» **What the task requires**: An image-free, word-for-word version of the records below is to be returned.

Material supplied START

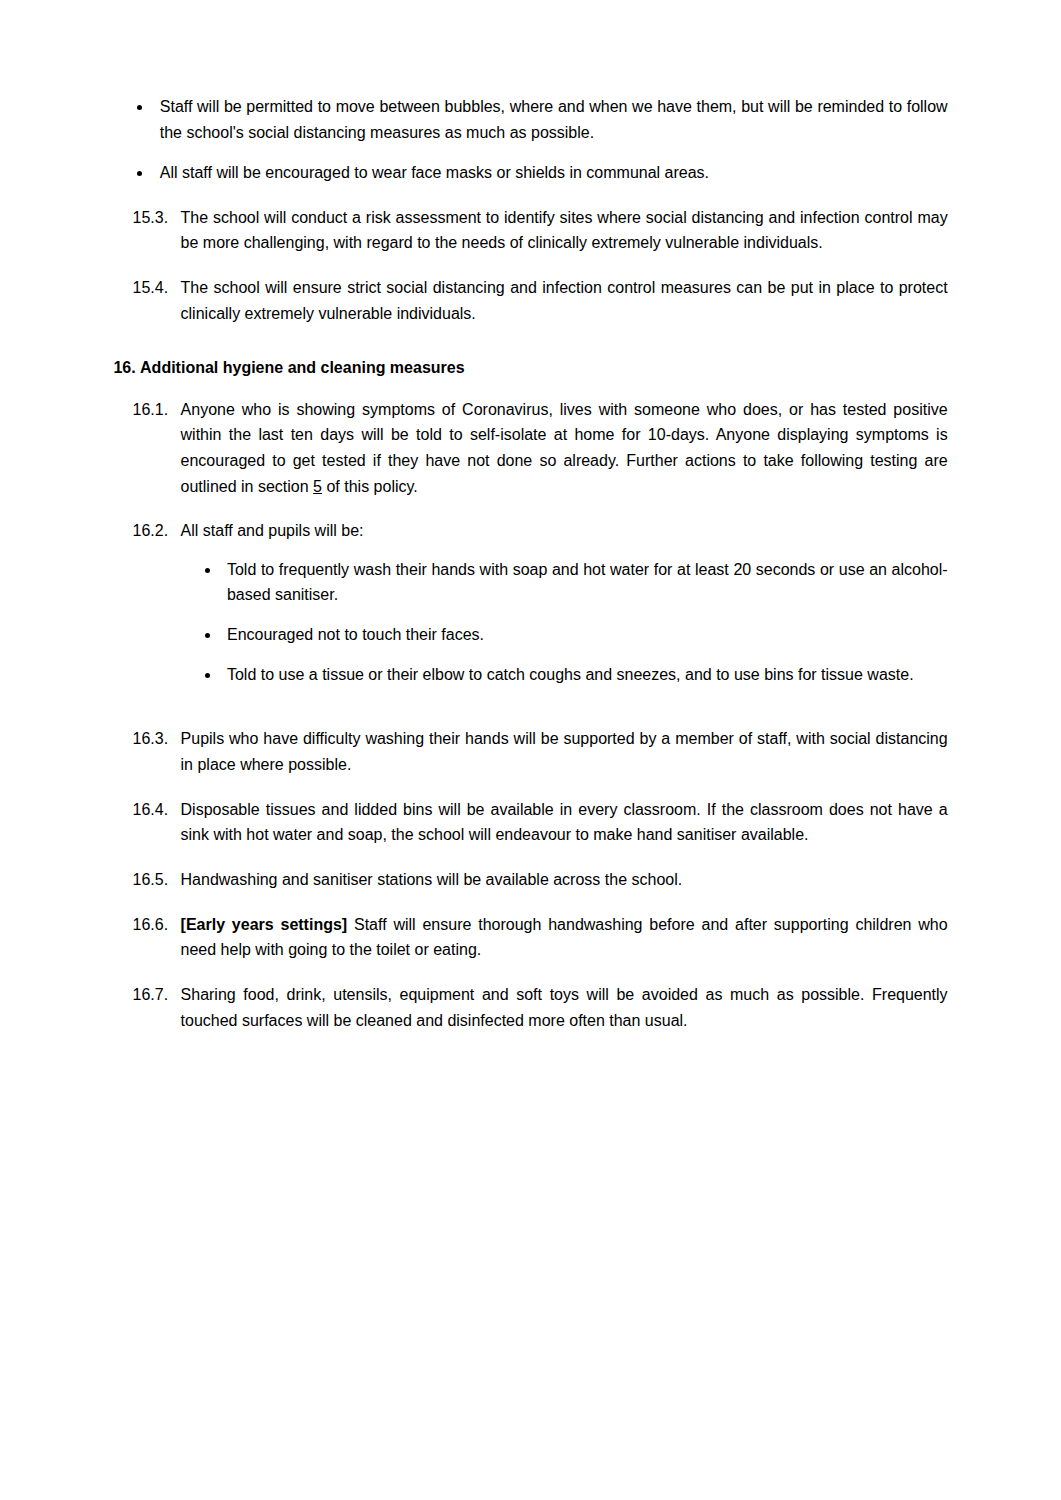Staff will be permitted to move between bubbles, where and when we have them, but will be reminded to follow the school's social distancing measures as much as possible.
All staff will be encouraged to wear face masks or shields in communal areas.
15.3.
The school will conduct a risk assessment to identify sites where social distancing and infection control may be more challenging, with regard to the needs of clinically extremely vulnerable individuals.
15.4.
The school will ensure strict social distancing and infection control measures can be put in place to protect clinically extremely vulnerable individuals.
16. Additional hygiene and cleaning measures
16.1.
Anyone who is showing symptoms of Coronavirus, lives with someone who does, or has tested positive within the last ten days will be told to self-isolate at home for 10-days. Anyone displaying symptoms is encouraged to get tested if they have not done so already. Further actions to take following testing are outlined in section 5 of this policy.
16.2.
All staff and pupils will be:
Told to frequently wash their hands with soap and hot water for at least 20 seconds or use an alcohol-based sanitiser.
Encouraged not to touch their faces.
Told to use a tissue or their elbow to catch coughs and sneezes, and to use bins for tissue waste.
16.3.
Pupils who have difficulty washing their hands will be supported by a member of staff, with social distancing in place where possible.
16.4.
Disposable tissues and lidded bins will be available in every classroom. If the classroom does not have a sink with hot water and soap, the school will endeavour to make hand sanitiser available.
16.5.
Handwashing and sanitiser stations will be available across the school.
16.6.
[Early years settings] Staff will ensure thorough handwashing before and after supporting children who need help with going to the toilet or eating.
16.7.
Sharing food, drink, utensils, equipment and soft toys will be avoided as much as possible. Frequently touched surfaces will be cleaned and disinfected more often than usual.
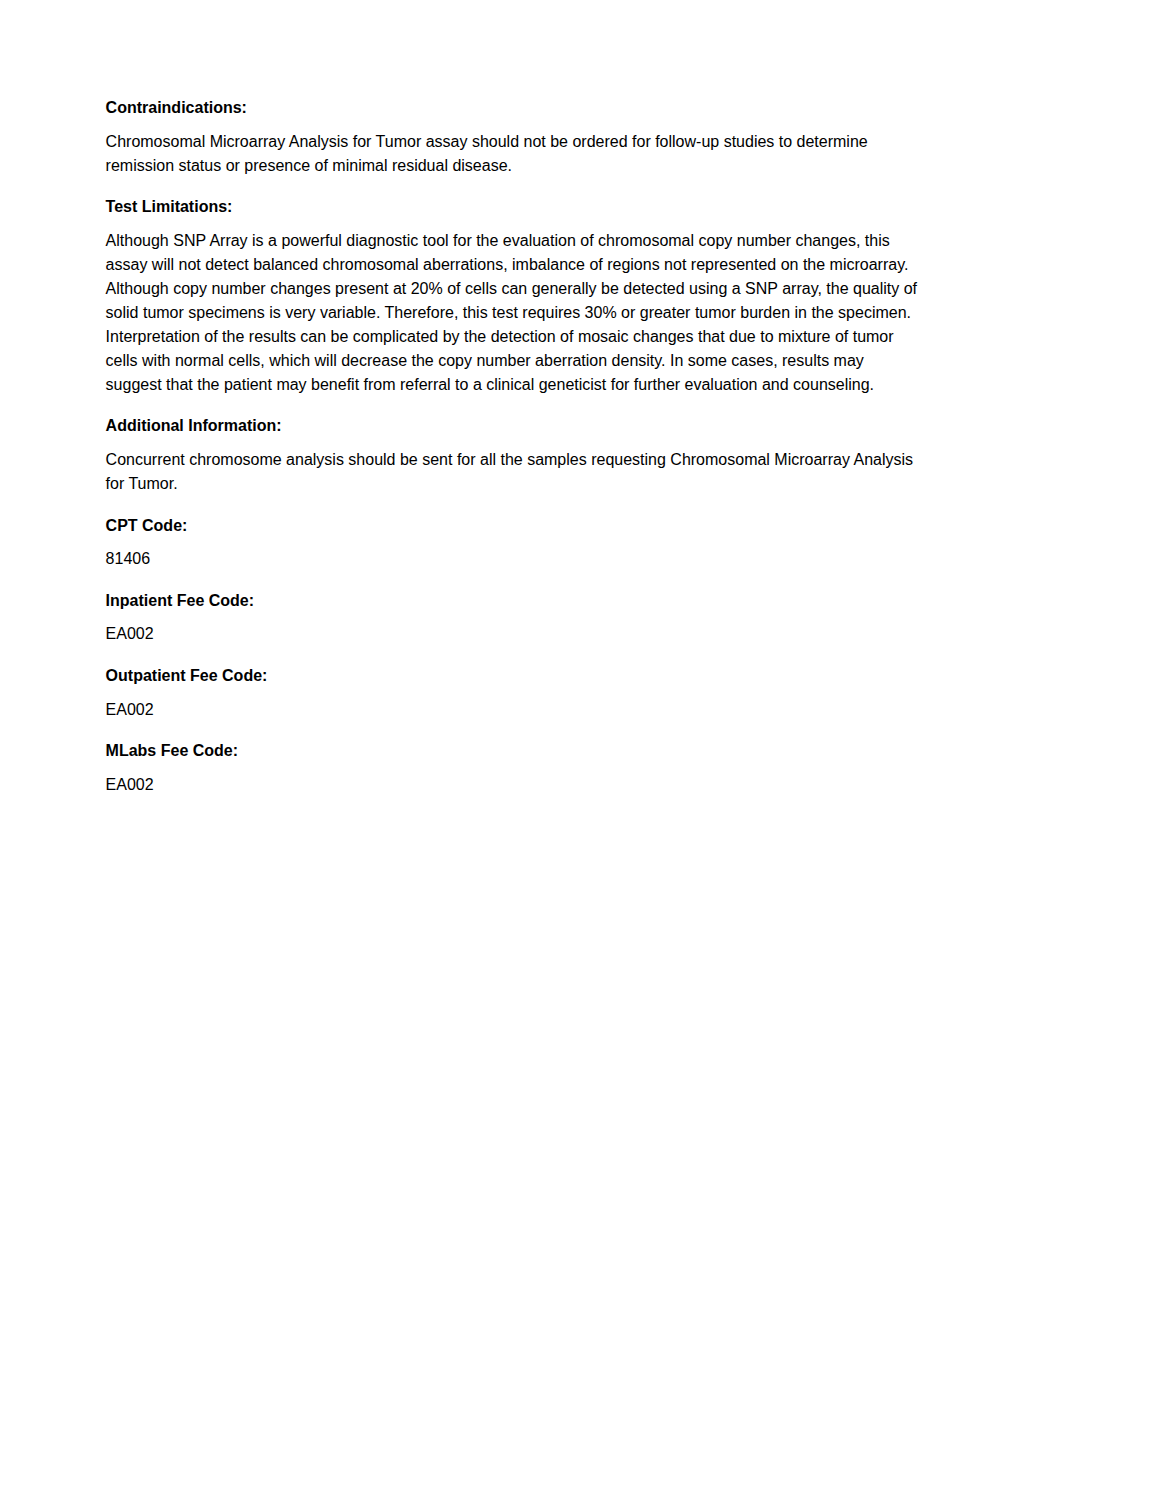Contraindications:
Chromosomal Microarray Analysis for Tumor assay should not be ordered for follow-up studies to determine remission status or presence of minimal residual disease.
Test Limitations:
Although SNP Array is a powerful diagnostic tool for the evaluation of chromosomal copy number changes, this assay will not detect balanced chromosomal aberrations, imbalance of regions not represented on the microarray. Although copy number changes present at 20% of cells can generally be detected using a SNP array, the quality of solid tumor specimens is very variable. Therefore, this test requires 30% or greater tumor burden in the specimen. Interpretation of the results can be complicated by the detection of mosaic changes that due to mixture of tumor cells with normal cells, which will decrease the copy number aberration density. In some cases, results may suggest that the patient may benefit from referral to a clinical geneticist for further evaluation and counseling.
Additional Information:
Concurrent chromosome analysis should be sent for all the samples requesting Chromosomal Microarray Analysis for Tumor.
CPT Code:
81406
Inpatient Fee Code:
EA002
Outpatient Fee Code:
EA002
MLabs Fee Code:
EA002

Material supplied END

» **Task solution**:
Staff will be permitted to move between bubbles, where and when we have them, but will be reminded to follow the school's social distancing measures as much as possible.
All staff will be encouraged to wear face masks or shields in communal areas.
15.3.
The school will conduct a risk assessment to identify sites where social distancing and infection control may be more challenging, with regard to the needs of clinically extremely vulnerable individuals.
15.4.
The school will ensure strict social distancing and infection control measures can be put in place to protect clinically extremely vulnerable individuals.
16. Additional hygiene and cleaning measures
16.1.
Anyone who is showing symptoms of Coronavirus, lives with someone who does, or has tested positive within the last ten days will be told to self-isolate at home for 10-days. Anyone displaying symptoms is encouraged to get tested if they have not done so already. Further actions to take following testing are outlined in section 5 of this policy.
16.2.
All staff and pupils will be:
Told to frequently wash their hands with soap and hot water for at least 20 seconds or use an alcohol-based sanitiser.
Encouraged not to touch their faces.
Told to use a tissue or their elbow to catch coughs and sneezes, and to use bins for tissue waste.
16.3.
Pupils who have difficulty washing their hands will be supported by a member of staff, with social distancing in place where possible.
16.4.
Disposable tissues and lidded bins will be available in every classroom. If the classroom does not have a sink with hot water and soap, the school will endeavour to make hand sanitiser available.
16.5.
Handwashing and sanitiser stations will be available across the school.
16.6.
[Early years settings] Staff will ensure thorough handwashing before and after supporting children who need help with going to the toilet or eating.
16.7.
Sharing food, drink, utensils, equipment and soft toys will be avoided as much as possible. Frequently touched surfaces will be cleaned and disinfected more often than usual.
Contraindications:
Chromosomal Microarray Analysis for Tumor assay should not be ordered for follow-up studies to determine remission status or presence of minimal residual disease.
Test Limitations:
Although SNP Array is a powerful diagnostic tool for the evaluation of chromosomal copy number changes, this assay will not detect balanced chromosomal aberrations, imbalance of regions not represented on the microarray. Although copy number changes present at 20% of cells can generally be detected using a SNP array, the quality of solid tumor specimens is very variable. Therefore, this test requires 30% or greater tumor burden in the specimen. Interpretation of the results can be complicated by the detection of mosaic changes that due to mixture of tumor cells with normal cells, which will decrease the copy number aberration density. In some cases, results may suggest that the patient may benefit from referral to a clinical geneticist for further evaluation and counseling.
Additional Information:
Concurrent chromosome analysis should be sent for all the samples requesting Chromosomal Microarray Analysis for Tumor.
CPT Code:
81406
Inpatient Fee Code:
EA002
Outpatient Fee Code:
EA002
MLabs Fee Code:
EA002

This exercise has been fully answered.